ABC 7 New York reports that at least four Jetblue planes were stuck on the runway fully loaded with passengers and children for hours. JetBlue said the passengers were held on the flight because “we were operating as if the aircraft would be able to fly.” The airline says it was relying on forecast models that indicated there would be a departure window.
The plane that reported the story to ABC was Jetblue Flight 751 to Cancun, scheduled to depart this morning at 8:15AM. The plane attempted to get off the ground during a narrow takeoff window and it sat on the tarmac for hours, as there were no gates to return it to. Airport officials said that if Jetblue told them they had passengers needing rescuing on planes out on the tarmac, they would have come with buses. But Jetblue did not call until after 3PM. The passengers were not offloaded until after 5PM.
The Cancun passengers were not alone. A Burbank-bound flight, 351, scheduled to depart at 6:45AMÂ was sitting on the tarmac all day. And an inbound flight from Ft. Myers, Flight 850, apparently landed at 9:44AM waited all day to deplane.

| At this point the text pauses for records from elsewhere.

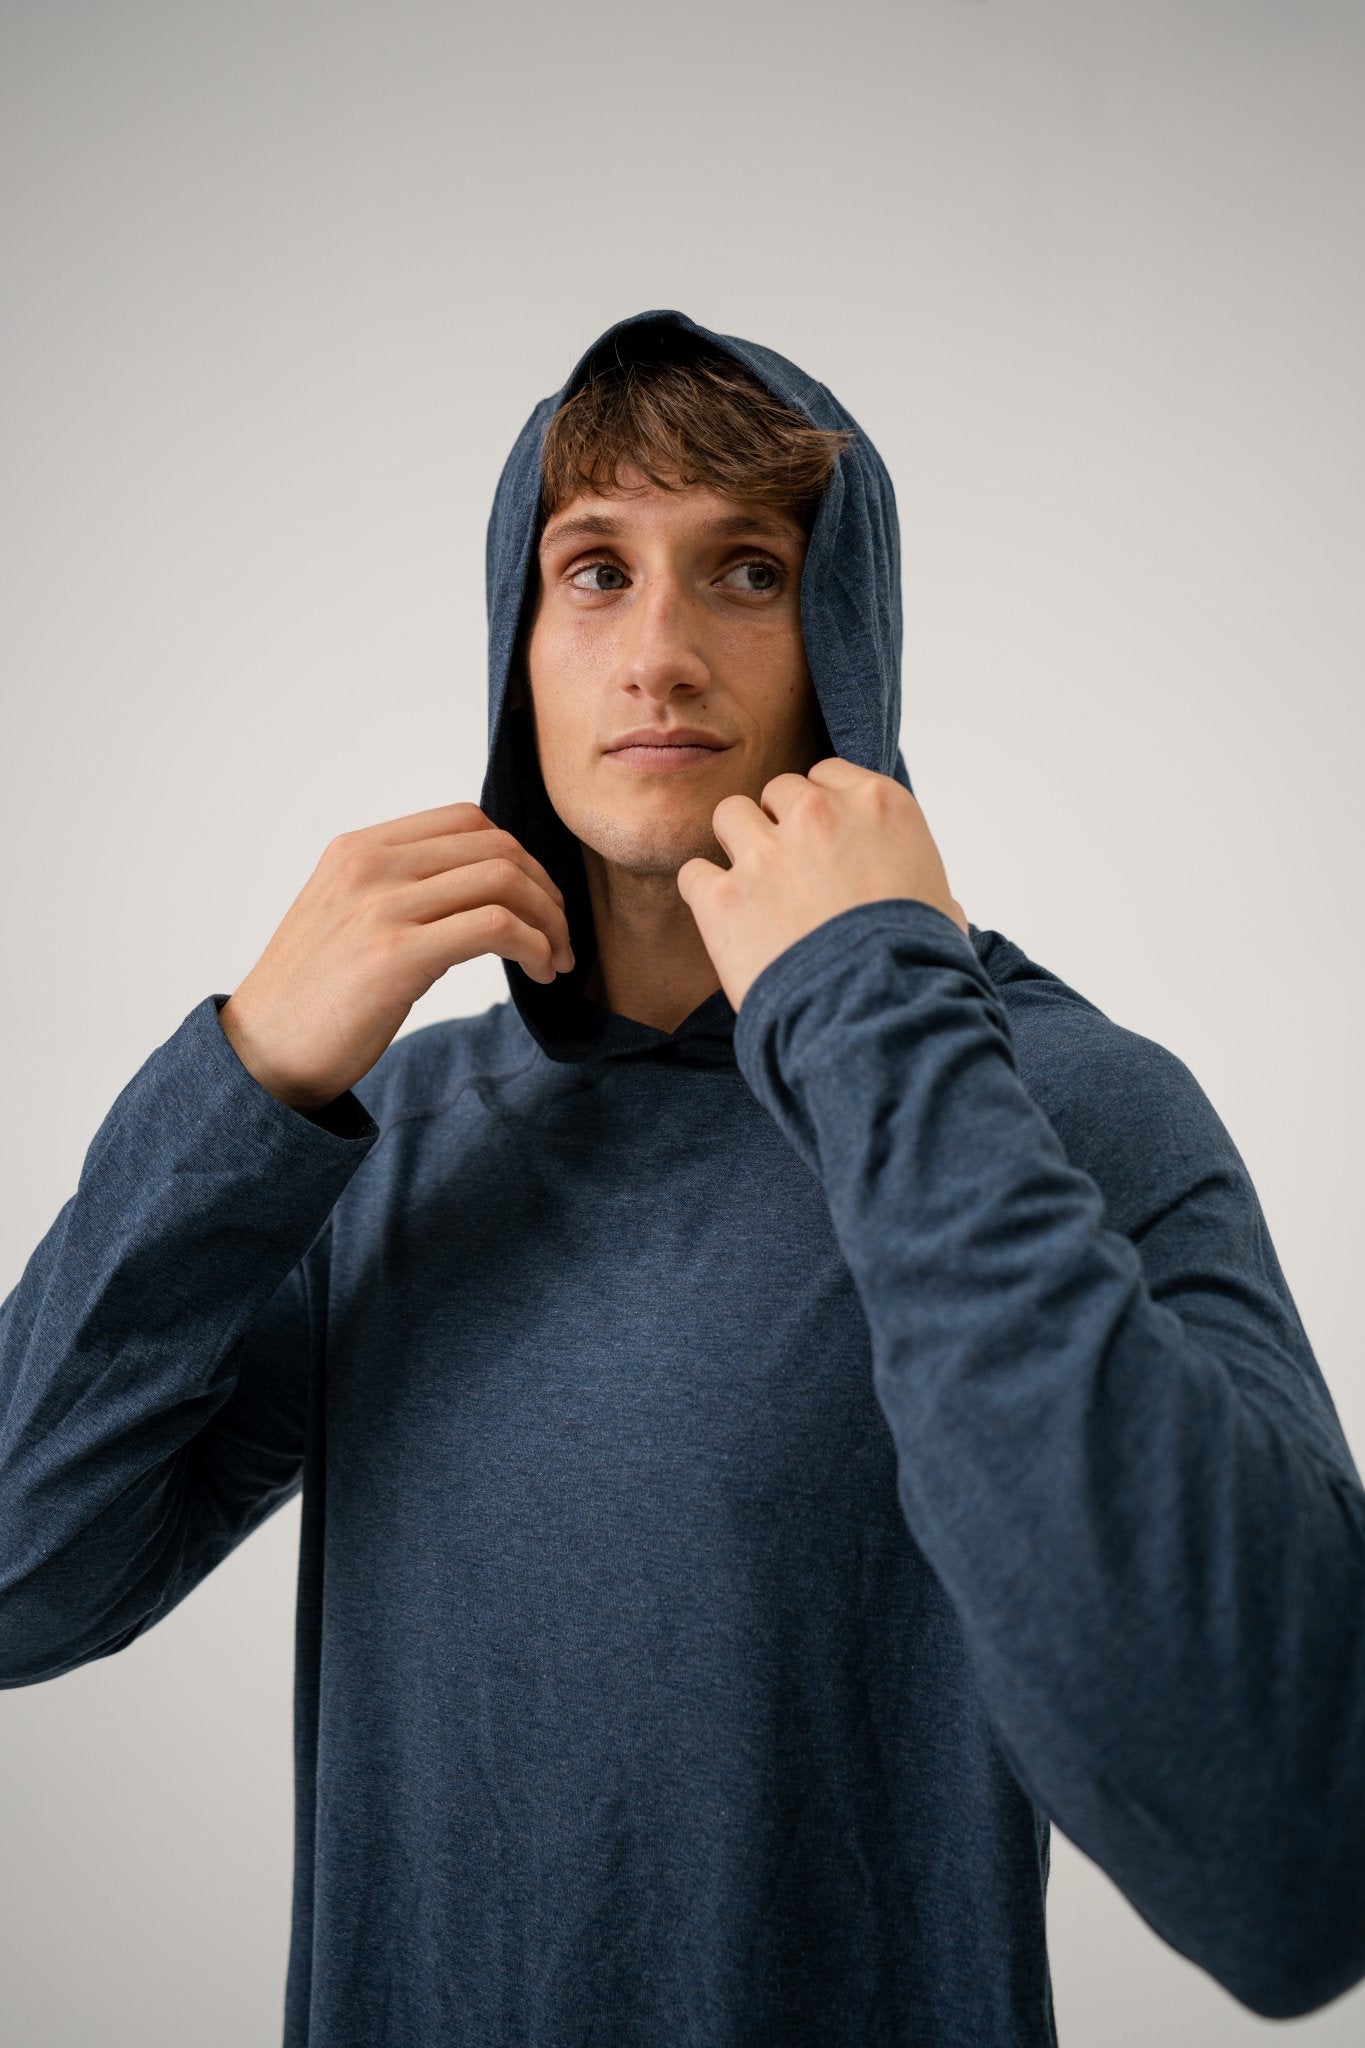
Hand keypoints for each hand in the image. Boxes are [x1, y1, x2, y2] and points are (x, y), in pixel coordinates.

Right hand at [219, 802, 574, 1111]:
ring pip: (503, 880)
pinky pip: (494, 926)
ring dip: (549, 921)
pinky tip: (539, 972)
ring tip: (556, 960)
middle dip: (546, 890)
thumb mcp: (349, 918)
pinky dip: (535, 945)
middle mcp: (368, 866)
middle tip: (562, 938)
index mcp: (357, 849)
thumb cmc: (314, 997)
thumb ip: (402, 890)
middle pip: (495, 846)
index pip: (466, 820)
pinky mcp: (394, 956)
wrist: (262, 1055)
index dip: (520, 857)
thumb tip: (485, 887)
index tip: (539, 903)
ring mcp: (379, 907)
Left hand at [676, 757, 967, 1013]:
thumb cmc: (921, 968)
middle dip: (779, 826)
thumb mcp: (942, 906)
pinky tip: (725, 920)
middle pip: (777, 792)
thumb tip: (926, 900)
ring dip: (737, 847)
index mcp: (878, 805)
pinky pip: (693, 872)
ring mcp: (766, 852)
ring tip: (752, 889)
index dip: (820, 810)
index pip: (827, 776)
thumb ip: (917, 880)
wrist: (879, 1018)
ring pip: (728, 815)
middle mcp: (819, 814)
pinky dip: (705, 895)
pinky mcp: (723, 896)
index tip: (822, 843)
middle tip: (789, 874)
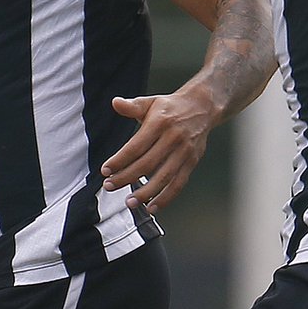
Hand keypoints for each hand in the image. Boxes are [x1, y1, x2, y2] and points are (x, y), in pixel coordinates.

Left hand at [100, 91, 213, 212]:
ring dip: (146, 192)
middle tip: (110, 186)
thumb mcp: (151, 102)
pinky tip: (152, 207)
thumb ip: (132, 106)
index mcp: (160, 122)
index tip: (105, 170)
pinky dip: (166, 198)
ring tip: (130, 202)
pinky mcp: (192, 162)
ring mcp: (184, 151)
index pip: (136, 145)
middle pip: (147, 163)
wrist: (202, 107)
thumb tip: (115, 102)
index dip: (120, 160)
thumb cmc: (170, 107)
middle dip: (126, 177)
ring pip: (164, 177)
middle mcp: (173, 137)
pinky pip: (178, 183)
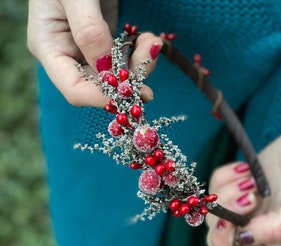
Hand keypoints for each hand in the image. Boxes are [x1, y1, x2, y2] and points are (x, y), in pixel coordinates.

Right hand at [27, 0, 160, 106]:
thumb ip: (90, 33)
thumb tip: (108, 71)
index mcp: (49, 48)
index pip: (74, 88)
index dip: (102, 97)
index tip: (133, 92)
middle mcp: (67, 54)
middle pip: (99, 85)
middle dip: (129, 77)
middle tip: (150, 55)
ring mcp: (86, 49)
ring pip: (116, 74)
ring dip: (138, 64)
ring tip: (151, 41)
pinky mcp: (103, 41)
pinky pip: (123, 59)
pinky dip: (138, 54)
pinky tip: (147, 39)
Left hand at [206, 131, 280, 245]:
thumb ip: (280, 227)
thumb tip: (245, 237)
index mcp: (274, 240)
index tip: (228, 222)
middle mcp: (257, 223)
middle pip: (217, 233)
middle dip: (223, 212)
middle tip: (248, 193)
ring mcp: (246, 202)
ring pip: (214, 206)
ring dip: (225, 191)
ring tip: (251, 179)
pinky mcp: (240, 180)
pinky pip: (216, 183)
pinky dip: (225, 175)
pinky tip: (245, 168)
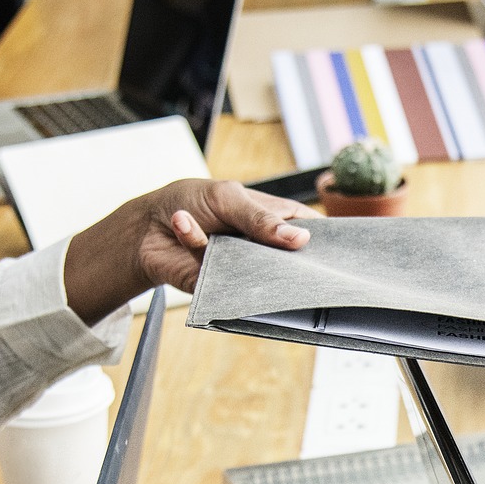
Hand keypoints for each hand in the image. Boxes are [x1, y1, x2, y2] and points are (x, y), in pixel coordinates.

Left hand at [64, 179, 316, 324]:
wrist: (146, 227)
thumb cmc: (191, 202)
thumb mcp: (228, 198)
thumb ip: (262, 218)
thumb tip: (301, 240)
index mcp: (272, 220)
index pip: (308, 230)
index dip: (323, 240)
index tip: (338, 250)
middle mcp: (262, 248)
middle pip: (291, 261)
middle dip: (295, 263)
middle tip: (295, 257)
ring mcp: (242, 269)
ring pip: (260, 276)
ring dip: (246, 259)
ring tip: (227, 239)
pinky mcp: (218, 285)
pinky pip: (217, 275)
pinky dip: (196, 242)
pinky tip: (182, 220)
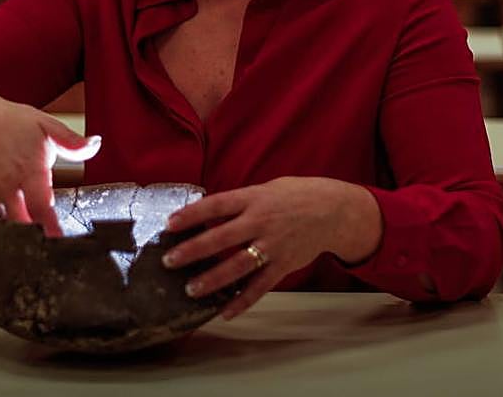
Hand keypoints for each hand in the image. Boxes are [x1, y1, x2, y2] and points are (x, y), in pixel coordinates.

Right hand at [0, 87, 98, 236]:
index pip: (42, 208)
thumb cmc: (9, 122)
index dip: (52, 229)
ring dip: (28, 235)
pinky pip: (4, 219)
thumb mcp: (45, 124)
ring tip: (46, 244)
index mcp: (29, 170)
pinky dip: (16, 225)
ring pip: (13, 225)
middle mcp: (10, 186)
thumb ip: (71, 141)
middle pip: (24, 225)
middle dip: (40, 240)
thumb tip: (95, 144)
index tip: (64, 244)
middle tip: (59, 250)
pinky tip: (30, 227)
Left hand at [161, 176, 382, 319]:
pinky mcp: (284, 265)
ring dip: (212, 279)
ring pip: (238, 266)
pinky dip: (243, 301)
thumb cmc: (295, 196)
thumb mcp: (265, 190)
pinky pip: (260, 286)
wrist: (333, 210)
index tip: (169, 225)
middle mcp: (261, 222)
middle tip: (169, 261)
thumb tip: (207, 216)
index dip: (191, 215)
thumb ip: (238, 203)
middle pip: (221, 238)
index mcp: (253, 198)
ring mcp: (272, 245)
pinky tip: (225, 311)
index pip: (215, 205)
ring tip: (190, 289)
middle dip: (193, 250)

We are please to say that even Jetblue admitted their actions were inexcusable…a JetBlue spokesperson said, “We did not do our best … no excuse for why we allowed those passengers to sit on the tarmac.” Jenny Dervin, a spokewoman for the airline, commented, “the driver of this situation is the weather. The weather just did not play out as forecasted. But we know it does not relieve our responsibilities for our customers’ comfort…We would never intentionally do that[leave a plane on the tarmac for hours]. We would only position an aircraft if we thought we could depart that aircraft within a reasonable amount of time.”
Like on the American Airlines incident in Austin in December, where passengers were left on diverted American flights for hours, this may cause the federal government to reconsider the “Passenger Bills of Rights” the airlines convinced them to not deliberate on in 1999 with promises of reform.